Many colleges and universities work to amass a $1 billion endowment, but some members of Congress worry this trend might not be the best way for schools to utilize their funds and increase affordability for students.
Last Thursday, the House of Representatives overwhelmingly passed a bill that aims to reshape the college financial system to make it more consumer-friendly and easy to navigate for families applying to schools. The bill would mandate a federal listing of the most expensive colleges in the country, and require loan companies to be more open about how they solicit customers. GW, perennially among the priciest schools in the nation, would undoubtedly feel effects of these measures.
The bill will also encourage colleges to rein in price increases and provide consumers with helpful information, restore integrity and accountability to the student loan programs, simplify the federal student aid application process and make text-book costs more manageable.
It also aims to ensure that low-income, minority and disabled students have equal access to higher education.
Supporters of the bill said they are questioning the propriety of well-endowed universities continuing to accumulate billion-dollar fortunes instead of returning the majority of the income from these funds to their students.
In just 12 months – from June 2006 to June 2007 – Harvard’s endowment increased by $5.7 billion dollars – about $475 million dollars a month.
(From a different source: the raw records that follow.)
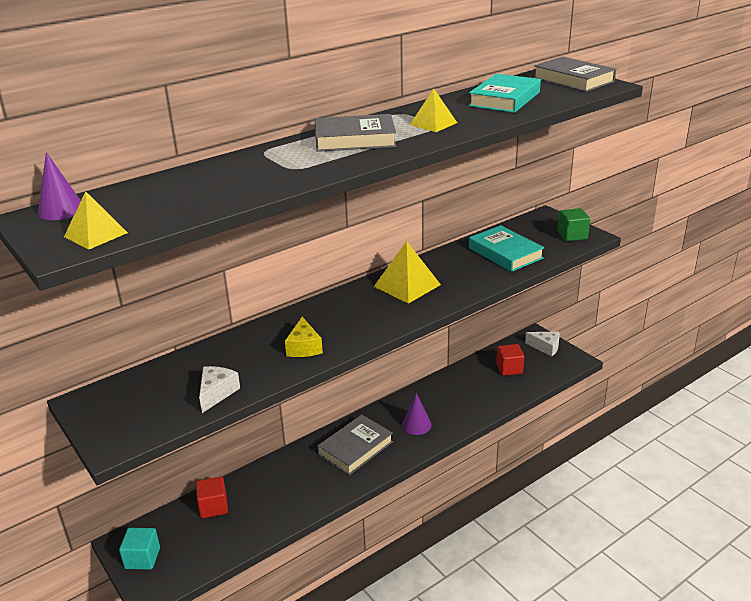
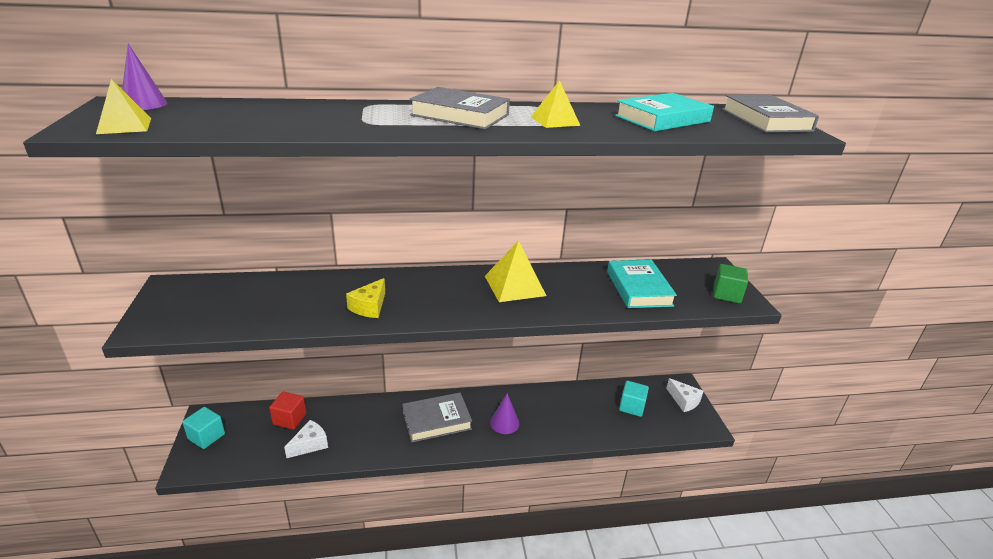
camera: 25 degrees right, 0 degrees up
(216, 393) = (260, 318): white cheese -> white cheese (310, 444)
(509, 368) = (631, 407): red cube -> turquoise cube

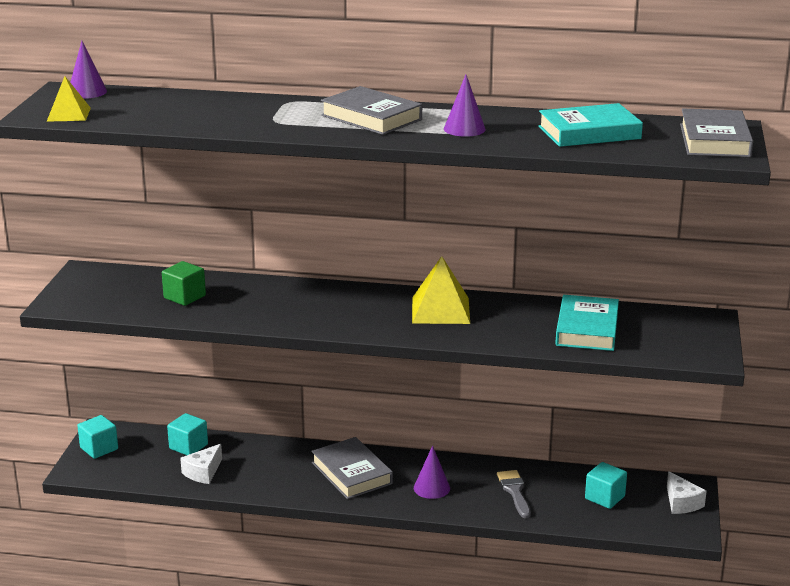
camera: 20 degrees right, 5 degrees down
(289, 419) = (188, 446): red cube -> turquoise cube
(310, 444) = (203, 472): white cheese -> white cheese turned 150 degrees clockwise
(369, 307) = (272, 312): yellow cheese -> none
(436, 420) = (352, 473): grey book -> grey book turned 60 degrees clockwise
(555, 121) = (464, 129): yellow pyramid -> purple cone
(566, 414) = (514, 491): none -> grey brush
(726, 294) = (693, 347): green cube -> green cube (184, 297)

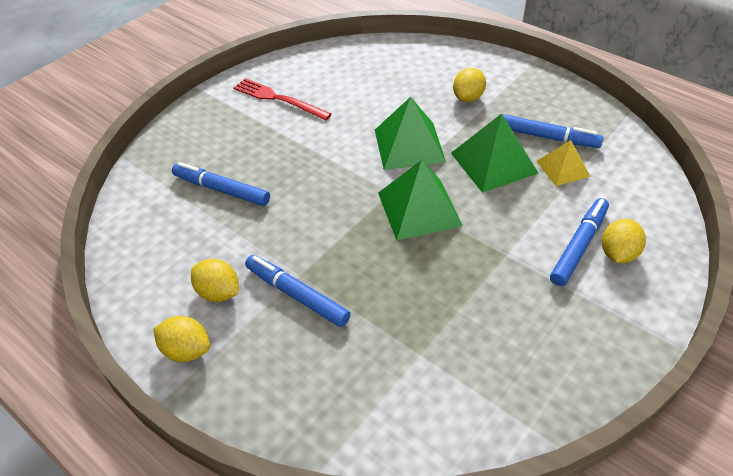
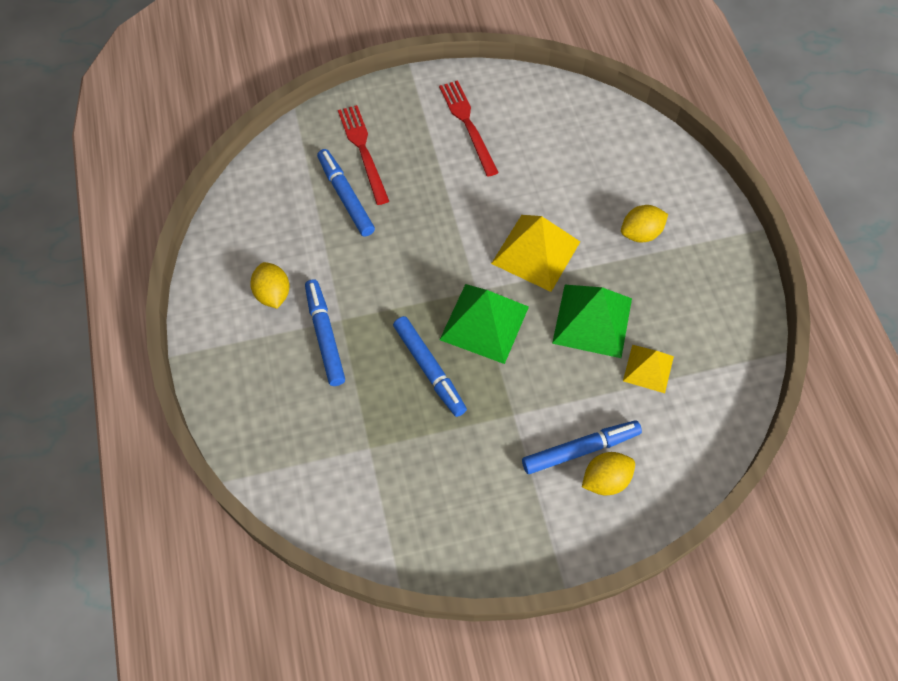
camera: 35 degrees right, 15 degrees up
(187, 350) = (218, 327): yellow lemon -> none
(208, 154) = (363, 151): none -> red fork
(409, 145) = (536, 252): green pyramid -> yellow pyramid
(547, 137) = (669, 326): blue marker -> blue marker (429, 369)

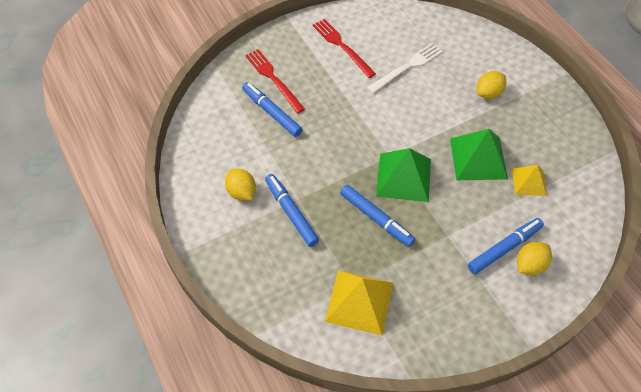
camera: 15 degrees left, 5 degrees down
(536, 252) = (421, 121): yellow pyramid -> yellow pyramid (359, 301)
(544, 172) = (407, 67): none -> white fork

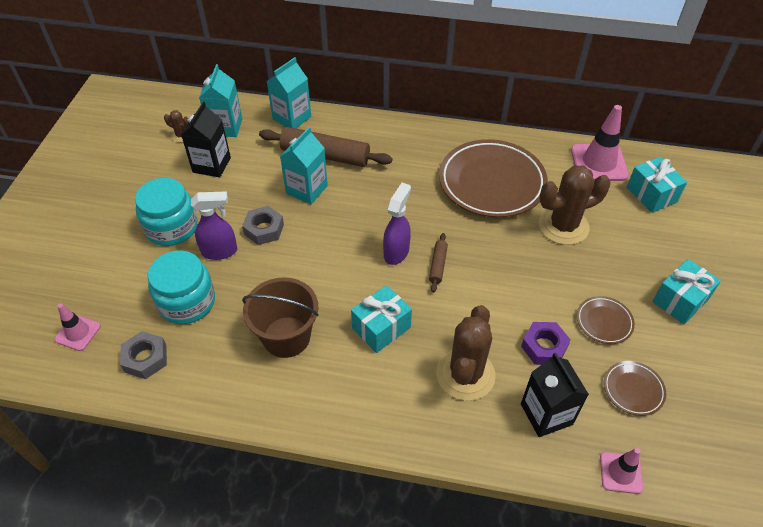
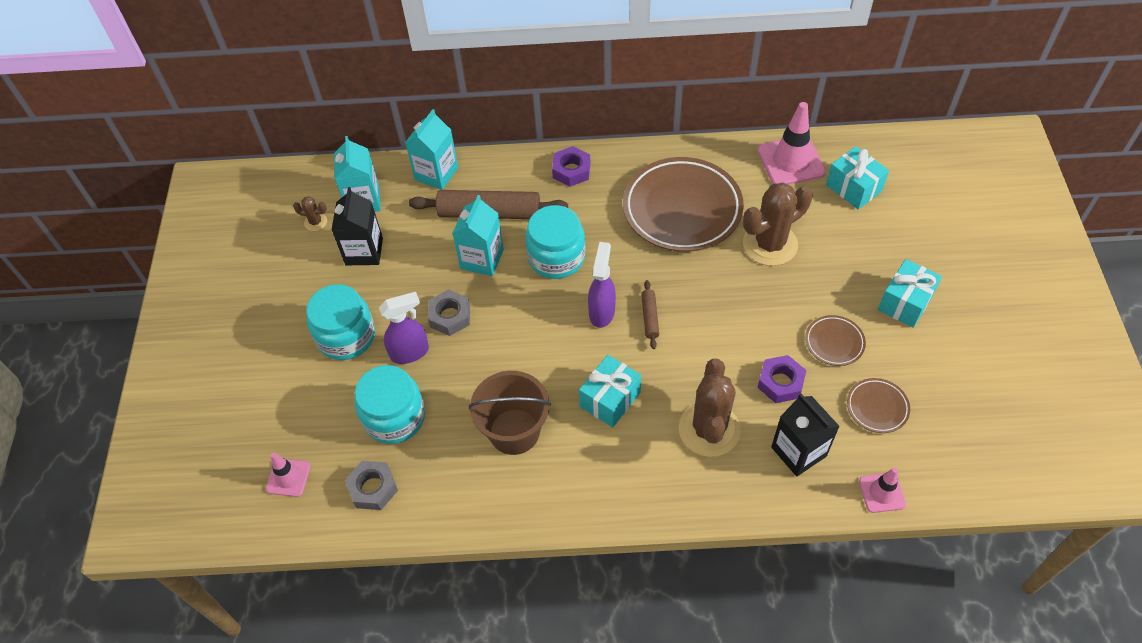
camera: 10 degrees left, 5 degrees up
(370, 200) = (556, 257): none -> turquoise jar
(404, 136) = (571, 170): none -> purple nut

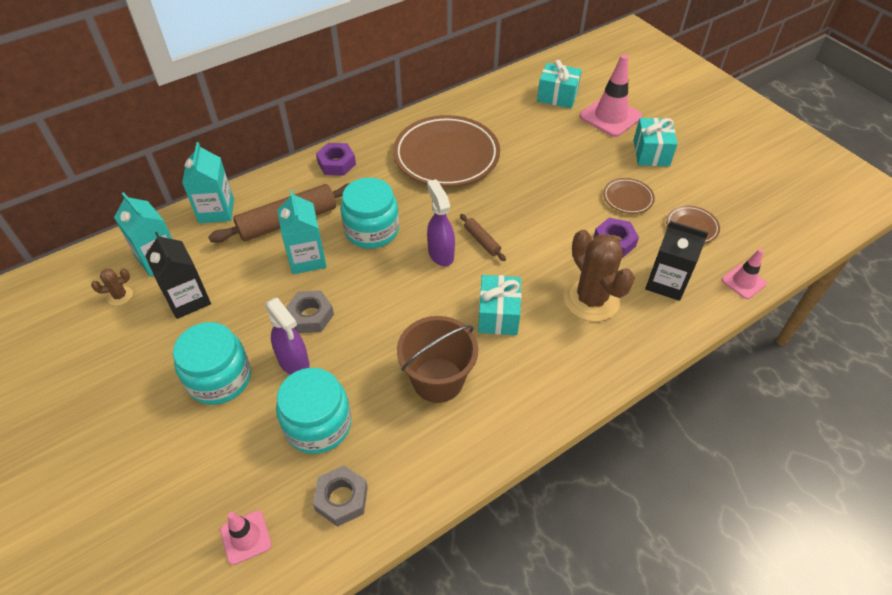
camera: 35 degrees left, 5 degrees down
(410, 352) = (294, 362): purple spray bottle -> purple spray bottle turned 105 degrees clockwise
(770, 244) = (530, 154): brown cactus -> none
(791, 161) = (500, 96): pink traffic cone -> pink traffic cone (610, 116)

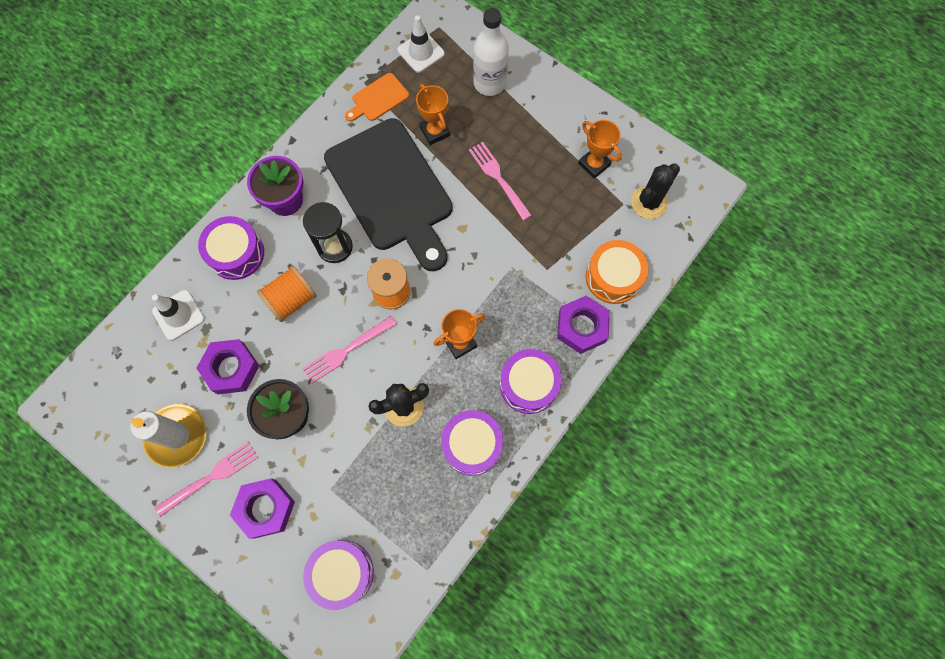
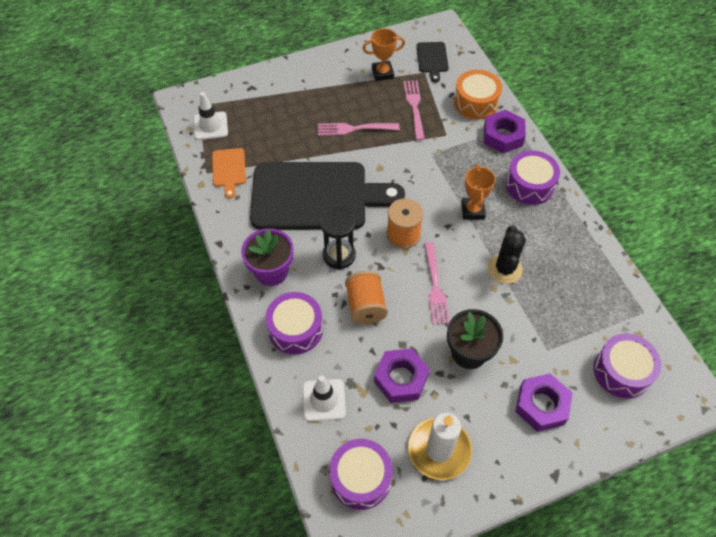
camera: 60 degrees left, 15 degrees down
(211, 477) = (492, 437): pink fork -> pink fork (414, 107)
(435, 131) = (286, 148): orange trophy -> none
(472, 445) = (558, 239): purple drum -> purple drum (360, 478)
(489, 83) = (272, 98): white bottle -> none
(649, 202) = (432, 59): black cactus -> black cutting board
Harvard’s endowment is worth 34.9 billion in total.
Other prestigious schools such as Yale and Stanford universities are close behind with $22.5 billion and $17.1 billion endowments, respectively.
If signed into law, the bill will create a bill of rights for college consumers as a means to help ensure both federal and private loan programs work in the best interests of students.
Congress plans to make the federal Department of Education responsible for gathering and maintaining a list of the nation’s most expensive colleges.
“For too long, the rules of the education loan programs have been tilted in favor of the banks and lenders,” said Rep. George Miller (D-Calif.), who is the chair of the Committee on Education and Labor. “It is time that the rules favored students and families who are already struggling to pay for college amidst rising tuition prices.”
Lloyd Thacker, director of the Education Conservancy, a non-profit organization often critical of college admissions practices, said student loan companies should not have access to their target demographic.
He said colleges are violating their non-profit status rules with endowment accumulation, but it may not be the federal government’s job to tell colleges how to spend their resources either.
“Colleges have an obligation to behave more like educational institutions held in the public trust, and some should be embarrassed,” Thacker said.
Thacker said he believes that this bill may make wealthy universities more aware and encourage them to earn their tax-exempt status.
“I’m an idealist,” Thacker said. “I believe in education and want to believe that colleges can govern themselves like businesses of a special kind. Are some of these educational institutions not upholding to this idea? You bet they’re not.”
At GW, measures are already being taken. University President Steven Knapp announced his goals Friday to make GW more affordable. He said he plans to do this through increased fundraising for financial aid and offering more institutional grants versus loans. GW remains the nation’s most expensive University, with more than $50,000 in required costs.